— Stated goal —
Copy every line of the records below without changing anything.

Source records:
◆ ◆ ◆ ◆ ◆ ◆ ◆

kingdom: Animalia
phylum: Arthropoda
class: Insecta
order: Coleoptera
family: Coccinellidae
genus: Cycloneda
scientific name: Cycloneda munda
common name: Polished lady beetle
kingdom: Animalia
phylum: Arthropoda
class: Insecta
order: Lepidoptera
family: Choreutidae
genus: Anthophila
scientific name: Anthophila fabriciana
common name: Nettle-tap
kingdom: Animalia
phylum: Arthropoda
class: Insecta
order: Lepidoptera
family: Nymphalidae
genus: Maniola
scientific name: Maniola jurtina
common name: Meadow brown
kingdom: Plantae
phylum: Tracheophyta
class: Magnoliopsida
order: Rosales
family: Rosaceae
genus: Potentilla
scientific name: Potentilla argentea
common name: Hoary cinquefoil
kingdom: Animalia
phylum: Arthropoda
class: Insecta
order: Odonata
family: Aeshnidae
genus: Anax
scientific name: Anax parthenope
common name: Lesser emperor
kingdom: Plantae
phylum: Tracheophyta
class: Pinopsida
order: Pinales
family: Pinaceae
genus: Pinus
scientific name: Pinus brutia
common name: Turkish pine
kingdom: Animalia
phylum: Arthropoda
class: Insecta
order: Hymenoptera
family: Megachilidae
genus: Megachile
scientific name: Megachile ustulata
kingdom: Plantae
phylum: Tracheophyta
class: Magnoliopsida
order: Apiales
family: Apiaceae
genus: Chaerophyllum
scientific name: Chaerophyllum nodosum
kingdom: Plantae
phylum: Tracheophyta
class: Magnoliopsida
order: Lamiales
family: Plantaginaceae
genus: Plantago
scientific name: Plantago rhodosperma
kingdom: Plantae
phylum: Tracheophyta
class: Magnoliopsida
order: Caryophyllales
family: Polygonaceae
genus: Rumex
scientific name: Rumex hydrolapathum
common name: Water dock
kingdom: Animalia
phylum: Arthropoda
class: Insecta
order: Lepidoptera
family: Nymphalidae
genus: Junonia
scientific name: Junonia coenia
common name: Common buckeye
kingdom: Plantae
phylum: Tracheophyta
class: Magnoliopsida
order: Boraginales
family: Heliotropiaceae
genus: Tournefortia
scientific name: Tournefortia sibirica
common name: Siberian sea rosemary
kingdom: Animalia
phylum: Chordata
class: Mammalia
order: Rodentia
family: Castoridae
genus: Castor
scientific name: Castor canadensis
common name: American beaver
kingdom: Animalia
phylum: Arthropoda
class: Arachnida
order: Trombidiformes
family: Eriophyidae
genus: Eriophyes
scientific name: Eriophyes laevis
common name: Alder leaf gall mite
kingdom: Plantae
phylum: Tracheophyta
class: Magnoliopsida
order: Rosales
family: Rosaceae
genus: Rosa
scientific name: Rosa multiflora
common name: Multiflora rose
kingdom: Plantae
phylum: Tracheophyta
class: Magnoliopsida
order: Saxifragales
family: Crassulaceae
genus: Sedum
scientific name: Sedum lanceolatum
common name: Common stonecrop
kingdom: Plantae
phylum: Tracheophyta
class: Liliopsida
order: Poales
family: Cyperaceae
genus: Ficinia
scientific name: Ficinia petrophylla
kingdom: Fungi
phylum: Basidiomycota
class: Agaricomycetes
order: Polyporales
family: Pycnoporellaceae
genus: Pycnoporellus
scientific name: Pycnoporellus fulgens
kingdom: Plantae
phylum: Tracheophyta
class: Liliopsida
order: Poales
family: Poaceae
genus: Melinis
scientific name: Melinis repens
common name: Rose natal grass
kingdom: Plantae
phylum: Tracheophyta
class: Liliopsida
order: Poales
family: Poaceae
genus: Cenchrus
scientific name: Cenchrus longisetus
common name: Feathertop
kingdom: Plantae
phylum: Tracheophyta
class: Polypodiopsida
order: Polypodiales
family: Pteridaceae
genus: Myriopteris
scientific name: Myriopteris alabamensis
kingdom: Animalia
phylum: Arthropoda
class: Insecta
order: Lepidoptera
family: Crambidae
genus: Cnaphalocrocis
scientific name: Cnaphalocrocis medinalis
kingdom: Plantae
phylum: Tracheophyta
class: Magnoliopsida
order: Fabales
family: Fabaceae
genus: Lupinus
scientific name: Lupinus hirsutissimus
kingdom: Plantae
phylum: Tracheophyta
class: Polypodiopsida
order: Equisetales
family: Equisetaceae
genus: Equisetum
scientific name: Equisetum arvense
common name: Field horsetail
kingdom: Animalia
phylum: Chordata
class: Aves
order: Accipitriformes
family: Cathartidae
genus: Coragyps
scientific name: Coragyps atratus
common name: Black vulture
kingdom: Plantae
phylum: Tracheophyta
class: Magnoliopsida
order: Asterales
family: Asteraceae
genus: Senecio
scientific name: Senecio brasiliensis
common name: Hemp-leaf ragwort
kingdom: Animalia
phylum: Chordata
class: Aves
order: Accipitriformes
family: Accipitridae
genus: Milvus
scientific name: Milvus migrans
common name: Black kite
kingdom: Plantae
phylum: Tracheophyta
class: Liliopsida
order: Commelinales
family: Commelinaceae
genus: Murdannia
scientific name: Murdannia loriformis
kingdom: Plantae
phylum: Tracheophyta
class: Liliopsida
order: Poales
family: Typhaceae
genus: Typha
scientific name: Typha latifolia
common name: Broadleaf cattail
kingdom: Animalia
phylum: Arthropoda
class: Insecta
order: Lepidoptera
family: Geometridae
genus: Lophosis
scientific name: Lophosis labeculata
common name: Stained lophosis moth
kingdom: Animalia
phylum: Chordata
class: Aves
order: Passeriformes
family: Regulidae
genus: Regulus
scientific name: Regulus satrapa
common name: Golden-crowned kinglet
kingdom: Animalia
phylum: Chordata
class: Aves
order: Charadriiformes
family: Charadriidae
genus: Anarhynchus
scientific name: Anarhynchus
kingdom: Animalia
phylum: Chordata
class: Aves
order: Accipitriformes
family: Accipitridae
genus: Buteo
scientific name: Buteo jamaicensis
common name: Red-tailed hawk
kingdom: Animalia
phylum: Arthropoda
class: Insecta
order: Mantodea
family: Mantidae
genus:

◆ ◆ ◆ ◆ ◆ ◆ ◆

— Right answer —
kingdom: Animalia
phylum: Arthropoda
class: Insecta
order: Coleoptera
family: Coccinellidae
genus: Cycloneda
scientific name: Cycloneda munda
common name: Polished lady beetle
kingdom: Animalia
phylum: Arthropoda
class: Insecta
order: Lepidoptera
family: Choreutidae
genus: Anthophila
scientific name: Anthophila fabriciana
common name: Nettle-tap
kingdom: Animalia
phylum: Arthropoda
class: Insecta
order: Lepidoptera
family: Nymphalidae
genus: Maniola
scientific name: Maniola jurtina
common name: Meadow brown
kingdom: Plantae
phylum: Tracheophyta
class: Magnoliopsida
order: Rosales
family: Rosaceae
genus: Potentilla
scientific name: Potentilla argentea
common name: Hoary cinquefoil
kingdom: Animalia
phylum: Arthropoda
class: Insecta
order: Odonata
family: Aeshnidae
genus: Anax
scientific name: Anax parthenope
common name: Lesser emperor
kingdom: Plantae
phylum: Tracheophyta
class: Pinopsida
order: Pinales
family: Pinaceae
genus: Pinus
scientific name: Pinus brutia
common name: Turkish pine
kingdom: Animalia
phylum: Arthropoda
class: Insecta
order: Hymenoptera
family: Megachilidae
genus: Megachile
scientific name: Megachile ustulata
kingdom: Plantae
phylum: Tracheophyta
class: Magnoliopsida
order: Apiales
family: Apiaceae
genus: Chaerophyllum
scientific name: Chaerophyllum nodosum
kingdom: Plantae
phylum: Tracheophyta
class: Magnoliopsida
order: Lamiales
family: Plantaginaceae
genus: Plantago
scientific name: Plantago rhodosperma
kingdom: Plantae
phylum: Tracheophyta
class: Magnoliopsida
order: Caryophyllales
family: Polygonaceae
genus: Rumex
scientific name: Rumex hydrolapathum
common name: Water dock
kingdom: Animalia
phylum: Arthropoda
class: Insecta
order: Lepidoptera
family: Nymphalidae
genus: Junonia
scientific name: Junonia coenia
common name: Common buckeye
kingdom: Plantae
phylum: Tracheophyta
class: Magnoliopsida
order: Boraginales
family: Heliotropiaceae
genus: Tournefortia
scientific name: Tournefortia sibirica
common name: Siberian sea rosemary
kingdom: Animalia
phylum: Chordata
class: Mammalia
order: Rodentia
family: Castoridae
genus: Castor
scientific name: Castor canadensis
common name: American beaver
kingdom: Animalia
phylum: Arthropoda
class: Arachnida
order: Trombidiformes
family: Eriophyidae
genus: Eriophyes
scientific name: Eriophyes laevis
common name: Alder leaf gall mite
kingdom: Plantae
phylum: Tracheophyta
class: Magnoliopsida
order: Rosales
family: Rosaceae
genus: Rosa
scientific name: Rosa multiflora
common name: Multiflora rose
kingdom: Plantae
phylum: Tracheophyta
class: Magnoliopsida
order: Saxifragales
family: Crassulaceae
genus: Sedum
scientific name: Sedum lanceolatum
common name: Common stonecrop
kingdom: Plantae
phylum: Tracheophyta
class: Liliopsida
order: Poales
family: Cyperaceae
genus: Ficinia
scientific name: Ficinia petrophylla
kingdom: Fungi
phylum: Basidiomycota
class: Agaricomycetes
order: Polyporales
family: Pycnoporellaceae
genus: Pycnoporellus
scientific name: Pycnoporellus fulgens
kingdom: Plantae
phylum: Tracheophyta
class: Liliopsida
order: Poales
family: Poaceae
genus: Melinis
scientific name: Melinis repens
common name: Rose natal grass
kingdom: Plantae
phylum: Tracheophyta
class: Liliopsida
order: Poales
family: Poaceae
genus: Cenchrus
scientific name: Cenchrus longisetus
common name: Feathertop
kingdom: Plantae
phylum: Tracheophyta
class: Polypodiopsida
order: Polypodiales
family: Pteridaceae
genus: Myriopteris
scientific name: Myriopteris alabamensis
kingdom: Animalia
phylum: Arthropoda
class: Insecta
order: Lepidoptera
family: Crambidae
genus: Cnaphalocrocis
scientific name: Cnaphalocrocis medinalis
kingdom: Plantae
phylum: Tracheophyta
class: Magnoliopsida
order: Fabales
family: Fabaceae
genus: Lupinus
scientific name: Lupinus hirsutissimus
kingdom: Plantae
phylum: Tracheophyta
class: Polypodiopsida
order: Equisetales
family: Equisetaceae
genus: Equisetum
scientific name: Equisetum arvense
common name: Field horsetail
kingdom: Animalia
phylum: Chordata
class: Aves
order: Accipitriformes
family: Cathartidae
genus: Coragyps
scientific name: Coragyps atratus
common name: Black vulture
kingdom: Plantae
phylum: Tracheophyta
class: Magnoliopsida
order: Asterales
family: Asteraceae
genus: Senecio
scientific name: Senecio brasiliensis
common name: Hemp-leaf ragwort
kingdom: Animalia
phylum: Chordata
class: Aves
order: Accipitriformes
family: Accipitridae
genus: Milvus
scientific name: Milvus migrans
common name: Black kite
kingdom: Plantae
phylum: Tracheophyta
class: Liliopsida
order: Commelinales
family: Commelinaceae
genus: Murdannia
scientific name: Murdannia loriformis
kingdom: Plantae
phylum: Tracheophyta
class: Liliopsida
order: Poales
family: Typhaceae
genus: Typha
scientific name: Typha latifolia
common name: Broadleaf cattail
kingdom: Animalia
phylum: Arthropoda
class: Insecta
order: Lepidoptera
family: Geometridae
genus: Lophosis
scientific name: Lophosis labeculata
common name: Stained lophosis moth
kingdom: Animalia
phylum: Chordata
class: Aves
order: Passeriformes
family: Regulidae
genus: Regulus
scientific name: Regulus satrapa
common name: Golden-crowned kinglet
kingdom: Animalia
phylum: Chordata
class: Aves
order: Charadriiformes
family: Charadriidae
genus: Anarhynchus
scientific name: Anarhynchus
kingdom: Animalia
phylum: Chordata
class: Aves
order: Accipitriformes
family: Accipitridae
genus: Buteo
scientific name: Buteo jamaicensis
common name: Red-tailed hawk
kingdom: Animalia
phylum: Arthropoda
class: Insecta
order: Mantodea
family: Mantidae
genus:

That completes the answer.